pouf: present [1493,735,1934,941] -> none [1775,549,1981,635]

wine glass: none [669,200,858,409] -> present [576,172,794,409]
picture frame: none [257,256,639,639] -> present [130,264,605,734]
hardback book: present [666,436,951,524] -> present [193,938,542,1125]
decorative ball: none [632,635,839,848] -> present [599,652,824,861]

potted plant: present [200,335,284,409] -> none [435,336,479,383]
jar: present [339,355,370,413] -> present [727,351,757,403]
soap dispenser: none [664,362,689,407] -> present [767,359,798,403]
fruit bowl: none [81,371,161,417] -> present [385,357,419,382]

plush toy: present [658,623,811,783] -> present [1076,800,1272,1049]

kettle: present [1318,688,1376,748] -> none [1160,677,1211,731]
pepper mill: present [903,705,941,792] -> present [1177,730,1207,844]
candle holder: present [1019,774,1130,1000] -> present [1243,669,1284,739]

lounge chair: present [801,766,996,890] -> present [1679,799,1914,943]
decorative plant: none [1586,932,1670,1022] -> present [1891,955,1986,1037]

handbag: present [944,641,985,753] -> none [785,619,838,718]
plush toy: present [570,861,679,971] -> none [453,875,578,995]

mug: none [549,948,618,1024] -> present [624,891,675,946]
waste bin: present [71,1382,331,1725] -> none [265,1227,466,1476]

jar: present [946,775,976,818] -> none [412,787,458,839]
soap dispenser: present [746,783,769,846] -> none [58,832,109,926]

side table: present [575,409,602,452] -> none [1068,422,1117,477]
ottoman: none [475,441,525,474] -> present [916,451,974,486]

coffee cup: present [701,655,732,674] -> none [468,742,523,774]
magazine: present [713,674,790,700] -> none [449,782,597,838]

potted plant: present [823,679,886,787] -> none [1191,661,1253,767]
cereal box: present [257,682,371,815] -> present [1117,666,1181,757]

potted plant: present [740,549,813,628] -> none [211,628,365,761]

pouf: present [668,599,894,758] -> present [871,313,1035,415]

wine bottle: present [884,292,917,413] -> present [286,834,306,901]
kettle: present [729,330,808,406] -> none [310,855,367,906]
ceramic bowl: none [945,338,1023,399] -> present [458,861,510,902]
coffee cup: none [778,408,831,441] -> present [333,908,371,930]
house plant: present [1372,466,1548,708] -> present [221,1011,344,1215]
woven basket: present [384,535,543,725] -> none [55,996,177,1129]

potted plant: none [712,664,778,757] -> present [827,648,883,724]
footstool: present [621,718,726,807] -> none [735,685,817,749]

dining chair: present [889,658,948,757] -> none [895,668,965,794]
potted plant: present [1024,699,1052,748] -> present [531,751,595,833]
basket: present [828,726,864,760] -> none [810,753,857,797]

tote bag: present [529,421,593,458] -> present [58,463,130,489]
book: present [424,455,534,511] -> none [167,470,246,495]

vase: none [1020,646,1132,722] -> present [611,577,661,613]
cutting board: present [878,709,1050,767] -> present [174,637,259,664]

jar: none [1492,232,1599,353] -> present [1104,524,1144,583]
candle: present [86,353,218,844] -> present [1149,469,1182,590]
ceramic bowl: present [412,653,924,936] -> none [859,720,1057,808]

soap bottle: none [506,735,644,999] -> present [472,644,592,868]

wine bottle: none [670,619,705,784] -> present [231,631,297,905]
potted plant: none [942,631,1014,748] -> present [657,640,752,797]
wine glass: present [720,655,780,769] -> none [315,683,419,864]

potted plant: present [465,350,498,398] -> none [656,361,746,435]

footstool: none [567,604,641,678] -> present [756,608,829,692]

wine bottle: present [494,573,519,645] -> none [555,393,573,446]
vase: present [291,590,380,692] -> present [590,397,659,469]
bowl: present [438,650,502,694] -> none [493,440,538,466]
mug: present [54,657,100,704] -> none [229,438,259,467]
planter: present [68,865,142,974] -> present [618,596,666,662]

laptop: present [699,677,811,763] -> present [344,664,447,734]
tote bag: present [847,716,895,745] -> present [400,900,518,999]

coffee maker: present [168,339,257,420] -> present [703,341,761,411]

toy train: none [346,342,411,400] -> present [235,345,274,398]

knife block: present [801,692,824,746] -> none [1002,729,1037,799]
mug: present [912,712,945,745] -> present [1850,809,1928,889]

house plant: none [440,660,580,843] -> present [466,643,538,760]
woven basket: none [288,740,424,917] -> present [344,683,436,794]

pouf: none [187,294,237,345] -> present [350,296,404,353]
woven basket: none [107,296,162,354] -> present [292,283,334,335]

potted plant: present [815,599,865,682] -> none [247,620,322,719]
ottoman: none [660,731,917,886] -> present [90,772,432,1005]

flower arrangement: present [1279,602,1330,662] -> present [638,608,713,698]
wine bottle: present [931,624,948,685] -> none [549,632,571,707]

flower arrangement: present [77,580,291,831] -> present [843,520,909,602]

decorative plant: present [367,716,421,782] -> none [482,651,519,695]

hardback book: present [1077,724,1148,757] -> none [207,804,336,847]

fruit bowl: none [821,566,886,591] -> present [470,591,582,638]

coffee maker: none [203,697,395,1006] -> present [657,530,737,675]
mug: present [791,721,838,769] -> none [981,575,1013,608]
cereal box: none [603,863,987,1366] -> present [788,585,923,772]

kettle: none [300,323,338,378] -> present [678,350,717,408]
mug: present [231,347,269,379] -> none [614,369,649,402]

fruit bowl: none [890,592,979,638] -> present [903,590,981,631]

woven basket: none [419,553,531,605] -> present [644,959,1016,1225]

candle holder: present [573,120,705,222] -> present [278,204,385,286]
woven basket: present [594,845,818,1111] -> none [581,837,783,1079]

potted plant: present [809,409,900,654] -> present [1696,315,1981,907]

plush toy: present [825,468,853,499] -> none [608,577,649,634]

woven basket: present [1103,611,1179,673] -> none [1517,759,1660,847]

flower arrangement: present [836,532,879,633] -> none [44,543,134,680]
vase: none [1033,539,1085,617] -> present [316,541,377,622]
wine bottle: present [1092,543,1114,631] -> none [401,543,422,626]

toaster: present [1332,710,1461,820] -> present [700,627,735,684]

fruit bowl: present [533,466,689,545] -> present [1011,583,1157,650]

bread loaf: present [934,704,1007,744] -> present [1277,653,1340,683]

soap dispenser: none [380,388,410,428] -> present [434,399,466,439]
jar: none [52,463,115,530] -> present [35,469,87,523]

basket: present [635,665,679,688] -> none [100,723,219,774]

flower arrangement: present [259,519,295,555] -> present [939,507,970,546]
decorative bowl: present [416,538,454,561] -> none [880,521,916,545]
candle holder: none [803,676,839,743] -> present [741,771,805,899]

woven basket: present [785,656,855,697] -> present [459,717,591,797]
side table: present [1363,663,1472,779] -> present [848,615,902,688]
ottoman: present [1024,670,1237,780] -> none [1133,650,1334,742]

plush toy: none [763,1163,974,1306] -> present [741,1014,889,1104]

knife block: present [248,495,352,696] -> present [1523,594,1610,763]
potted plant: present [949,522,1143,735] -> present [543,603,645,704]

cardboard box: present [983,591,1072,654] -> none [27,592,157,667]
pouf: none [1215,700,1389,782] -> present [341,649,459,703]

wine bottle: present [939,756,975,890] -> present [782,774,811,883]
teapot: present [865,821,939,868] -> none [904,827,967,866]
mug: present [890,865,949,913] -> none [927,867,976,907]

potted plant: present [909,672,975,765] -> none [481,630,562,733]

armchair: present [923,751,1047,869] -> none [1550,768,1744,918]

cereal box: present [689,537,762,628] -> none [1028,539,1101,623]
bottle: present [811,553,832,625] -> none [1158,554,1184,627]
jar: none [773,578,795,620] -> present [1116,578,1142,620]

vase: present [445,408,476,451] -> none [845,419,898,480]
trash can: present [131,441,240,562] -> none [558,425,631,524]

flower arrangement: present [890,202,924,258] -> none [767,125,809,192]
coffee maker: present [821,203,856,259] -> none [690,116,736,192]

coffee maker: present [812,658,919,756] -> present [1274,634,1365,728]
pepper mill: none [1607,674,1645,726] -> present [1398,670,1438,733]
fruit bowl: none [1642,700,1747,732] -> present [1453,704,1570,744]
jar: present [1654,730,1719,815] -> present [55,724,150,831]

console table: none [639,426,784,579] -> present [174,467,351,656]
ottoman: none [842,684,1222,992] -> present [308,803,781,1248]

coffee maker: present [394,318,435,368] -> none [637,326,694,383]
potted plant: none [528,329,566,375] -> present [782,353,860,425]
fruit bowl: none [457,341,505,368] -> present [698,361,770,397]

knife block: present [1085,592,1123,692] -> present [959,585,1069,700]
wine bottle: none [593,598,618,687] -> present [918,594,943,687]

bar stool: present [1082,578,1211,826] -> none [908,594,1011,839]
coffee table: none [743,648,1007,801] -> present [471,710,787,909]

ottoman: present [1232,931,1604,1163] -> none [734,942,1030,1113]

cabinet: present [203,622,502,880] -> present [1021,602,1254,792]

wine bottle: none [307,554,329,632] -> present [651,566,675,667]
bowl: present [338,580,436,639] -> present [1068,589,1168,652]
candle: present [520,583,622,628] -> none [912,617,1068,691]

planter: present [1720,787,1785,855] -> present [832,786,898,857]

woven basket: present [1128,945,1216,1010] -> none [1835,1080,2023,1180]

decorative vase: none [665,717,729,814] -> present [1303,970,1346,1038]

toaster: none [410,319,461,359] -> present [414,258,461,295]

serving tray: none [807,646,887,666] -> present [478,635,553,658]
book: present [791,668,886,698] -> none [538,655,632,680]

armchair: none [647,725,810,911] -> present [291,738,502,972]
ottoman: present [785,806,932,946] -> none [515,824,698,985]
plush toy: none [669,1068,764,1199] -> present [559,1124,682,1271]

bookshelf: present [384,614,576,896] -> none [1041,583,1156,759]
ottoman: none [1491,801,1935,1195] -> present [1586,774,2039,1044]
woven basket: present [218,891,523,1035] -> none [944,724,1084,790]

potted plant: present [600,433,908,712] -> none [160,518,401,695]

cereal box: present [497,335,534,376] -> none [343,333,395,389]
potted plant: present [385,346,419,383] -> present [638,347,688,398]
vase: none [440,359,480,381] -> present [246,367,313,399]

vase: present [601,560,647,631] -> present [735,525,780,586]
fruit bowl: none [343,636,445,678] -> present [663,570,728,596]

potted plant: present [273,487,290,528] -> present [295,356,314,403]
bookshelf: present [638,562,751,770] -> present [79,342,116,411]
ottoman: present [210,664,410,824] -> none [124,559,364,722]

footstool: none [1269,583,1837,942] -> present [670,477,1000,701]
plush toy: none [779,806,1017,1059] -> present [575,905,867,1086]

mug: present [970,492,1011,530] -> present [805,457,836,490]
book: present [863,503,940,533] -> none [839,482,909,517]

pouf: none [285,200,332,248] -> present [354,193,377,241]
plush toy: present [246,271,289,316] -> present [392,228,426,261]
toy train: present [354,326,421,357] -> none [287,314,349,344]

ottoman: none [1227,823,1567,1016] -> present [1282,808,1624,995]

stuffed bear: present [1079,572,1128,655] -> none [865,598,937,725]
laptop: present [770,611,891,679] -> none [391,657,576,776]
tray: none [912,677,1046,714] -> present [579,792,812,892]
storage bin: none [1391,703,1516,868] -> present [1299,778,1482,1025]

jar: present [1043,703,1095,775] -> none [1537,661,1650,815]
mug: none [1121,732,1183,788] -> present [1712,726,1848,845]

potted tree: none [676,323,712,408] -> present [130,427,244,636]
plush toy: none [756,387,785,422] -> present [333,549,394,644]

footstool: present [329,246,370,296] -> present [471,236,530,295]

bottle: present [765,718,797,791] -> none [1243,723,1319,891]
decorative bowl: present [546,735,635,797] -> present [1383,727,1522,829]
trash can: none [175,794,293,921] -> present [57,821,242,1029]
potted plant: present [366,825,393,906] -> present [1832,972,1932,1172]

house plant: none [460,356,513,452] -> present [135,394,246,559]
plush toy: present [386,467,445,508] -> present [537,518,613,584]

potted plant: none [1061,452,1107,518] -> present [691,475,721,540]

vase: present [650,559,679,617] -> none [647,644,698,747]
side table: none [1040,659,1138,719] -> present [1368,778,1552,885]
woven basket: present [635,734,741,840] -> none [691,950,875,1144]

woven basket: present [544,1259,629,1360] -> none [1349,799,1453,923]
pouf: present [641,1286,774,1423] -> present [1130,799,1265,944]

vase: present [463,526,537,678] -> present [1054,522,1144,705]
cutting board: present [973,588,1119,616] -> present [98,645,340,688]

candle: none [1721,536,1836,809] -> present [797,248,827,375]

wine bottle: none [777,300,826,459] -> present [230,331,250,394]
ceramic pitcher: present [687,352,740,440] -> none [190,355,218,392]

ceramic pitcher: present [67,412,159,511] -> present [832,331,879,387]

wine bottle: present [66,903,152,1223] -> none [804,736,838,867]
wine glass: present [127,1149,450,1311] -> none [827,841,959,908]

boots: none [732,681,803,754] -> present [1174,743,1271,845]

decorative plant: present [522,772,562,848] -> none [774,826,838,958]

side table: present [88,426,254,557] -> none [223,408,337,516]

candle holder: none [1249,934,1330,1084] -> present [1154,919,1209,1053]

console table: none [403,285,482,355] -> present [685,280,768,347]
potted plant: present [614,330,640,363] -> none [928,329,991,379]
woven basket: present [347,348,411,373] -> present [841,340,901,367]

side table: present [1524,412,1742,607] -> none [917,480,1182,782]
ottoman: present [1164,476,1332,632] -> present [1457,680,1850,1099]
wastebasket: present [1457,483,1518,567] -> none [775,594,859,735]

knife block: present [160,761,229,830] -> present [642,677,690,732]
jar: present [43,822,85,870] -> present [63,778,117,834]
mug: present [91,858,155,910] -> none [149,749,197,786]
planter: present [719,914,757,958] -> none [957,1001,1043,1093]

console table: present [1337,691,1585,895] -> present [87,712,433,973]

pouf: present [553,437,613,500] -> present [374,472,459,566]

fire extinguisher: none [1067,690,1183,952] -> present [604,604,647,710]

++++++++++

— YOUR OBJECTIVE —
Show all lines in the records above that hold "table".

— EXERCISE RESULT —
side table: present [575,409,602,452] -> none [1068,422,1117,477]
side table: present [1363,663,1472,779] -> present [848,615,902,688]
console table: none [639,426,784,579] -> present [174,467,351,656]
coffee table: none [743,648,1007,801] -> present [471,710,787,909]
side table: none [1040,659,1138,719] -> present [1368,778,1552,885]
side table: present [88,426,254,557] -> none [223,408,337,516]
console table: none [403,285,482,355] -> present [685,280,768,347]
side table: present [1524,412,1742,607] -> none [917,480,1182,782]
console table: present [1337,691,1585,895] -> present [87,712,433,973]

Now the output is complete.